Here, we use another scatter plot to see the relationship between sales and profit, broken down by sub-category. This helps us identify which sub-categories generate higher returns for the amount of sales they make.

In [None]:
plt.figure(figsize=(12, 6))
sns.scatterplot(data = df, x = 'Sales', y = 'Profit', hue = 'Sub-Category', palette = 'tab10')
plt.title('Sales vs Profit by Sub-Category')
plt.xlabel('Sales')
plt.ylabel('Profit')
plt.axhline(0, color = 'gray', linestyle = '--')
plt.tight_layout()
plt.show()

### Step 21: Correlation Heatmap
We calculate and visualize the correlation between key numerical features: Sales, Profit, Quantity, and Discount.
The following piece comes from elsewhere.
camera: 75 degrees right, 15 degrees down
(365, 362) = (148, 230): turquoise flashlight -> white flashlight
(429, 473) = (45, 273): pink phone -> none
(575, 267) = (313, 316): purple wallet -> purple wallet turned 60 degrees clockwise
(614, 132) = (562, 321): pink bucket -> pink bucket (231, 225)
A heatmap allows us to quickly identify which features are strongly correlated.

In [None]:
# Calculate correlation matrix
corr = df[['Sales', 'Profit', 'Quantity', 'Discount']].corr()

# Plot heatmap
plt.figure(figsize = (8, 6))
sns.heatmap(corr, annot = True, cmap = 'coolwarm', fmt = '.2f', cbar = True)
plt.title('Correlation Heatmap: Sales, Profit, Quantity, and Discount')
plt.tight_layout()
plt.show()

## Phase 5: Insights & Recommendations

### Insights

1. **Category-wise Sales and Profit:**
   - The **Furniture** and **Technology** categories show high sales figures, with **Technology** also delivering the highest profit margins.
   - The **Office Supplies** category, while having decent sales, shows lower profitability. This suggests that the margins in this category may need improvement through better cost management or a revision of pricing strategies.

2. **Sub-Category Sales & Profit:**
   - Sub-categories like **Chairs** and **Phones** show a good balance of high sales and high profits, making them key areas for strategic focus.
   - **Binders** and **Storage**, while having decent sales, have relatively low profit margins, pointing towards potential issues with pricing or cost structure in these sub-categories.
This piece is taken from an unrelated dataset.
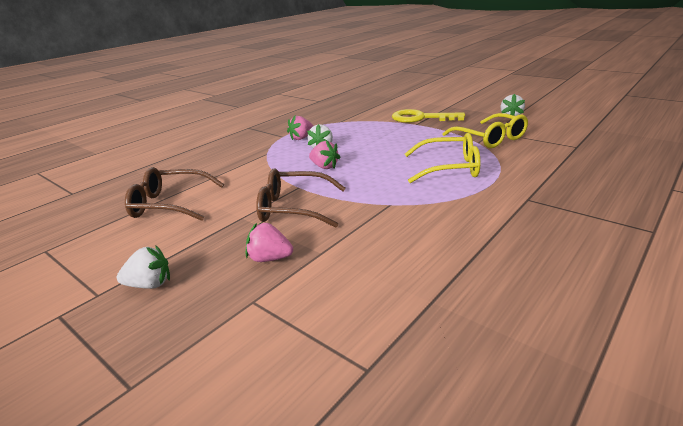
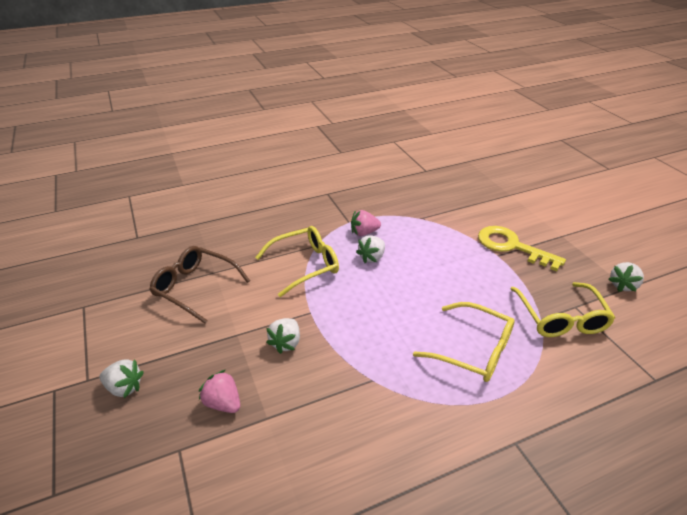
camera: 25 degrees right, 10 degrees up
(267, 165) = (305, 265): none -> yellow glasses
(294, 208) = (286, 343): brown glasses -> white strawberry
(324, 167) = (353, 291): pink strawberry -> none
3. **Correlation Insights:**
   - There is a positive correlation between **Sales** and **Profit**, which is consistent with expectations that higher sales should drive higher profits.
   - **Quantity** shows a moderate negative correlation with **Profit**, suggesting that high volumes of low-cost items may not yield high profit margins.
   - **Discount** appears to have little to no significant effect on **Profit**, which could indicate that the current discount strategy may not be effectively boosting profits.

### Recommendations

1. **Focus on High-Profit Categories:**
   - Given the strong performance of **Technology** and **Furniture**, it would be beneficial to focus more on these categories for future growth. Consider increasing marketing efforts or introducing new products in these areas to drive more sales.
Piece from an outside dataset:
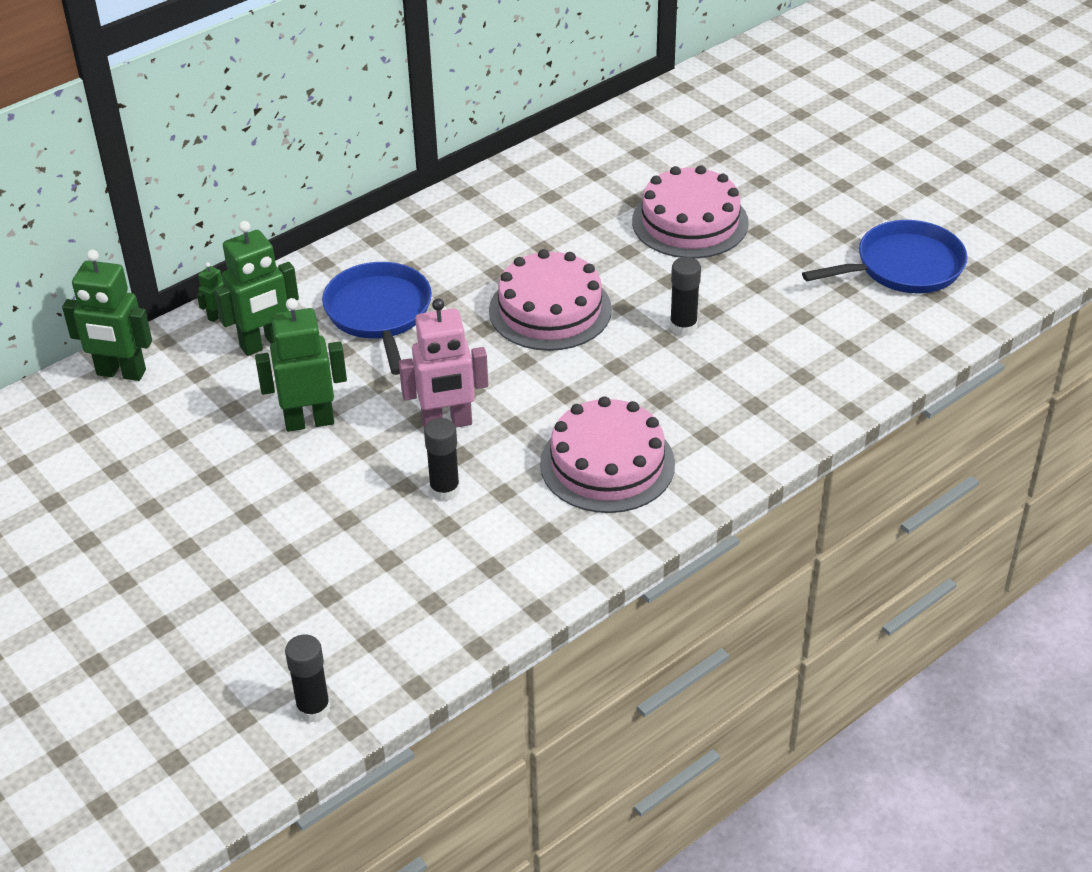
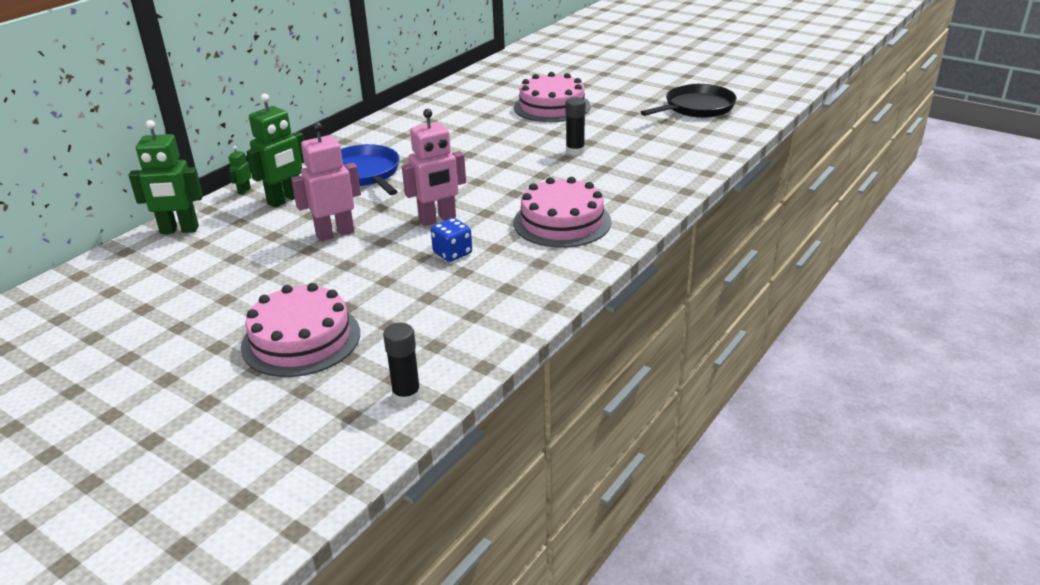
camera: 15 degrees left, 10 degrees down
(309, 421) = (335, 233): green robot -> pink robot
(444, 490) = (452, 253): black glue stick -> blue dice
(550, 310) = (482, 156): pink cake -> pink cake (301, 339)
(904, 266) = (696, 107): blue pan -> black pan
2. **Improve Profitability in Office Supplies:**
   - The **Office Supplies** category, despite decent sales, has relatively low profit margins. Strategies such as better cost management, product differentiation, or revised pricing could help improve margins.

3. **Evaluate Discount Strategy:**
   - Since **Discounts** have minimal effect on profits, it may be worth re-evaluating the discounting strategy. Consider testing alternative strategies such as bundling or offering loyalty incentives to drive more value.

4. **Strategic Pricing for Low-Margin Items:**
   - For low-margin sub-categories like **Binders** and **Storage**, consider re-evaluating the pricing strategy to improve profitability. Alternatively, exploring ways to reduce costs could help improve margins in these areas.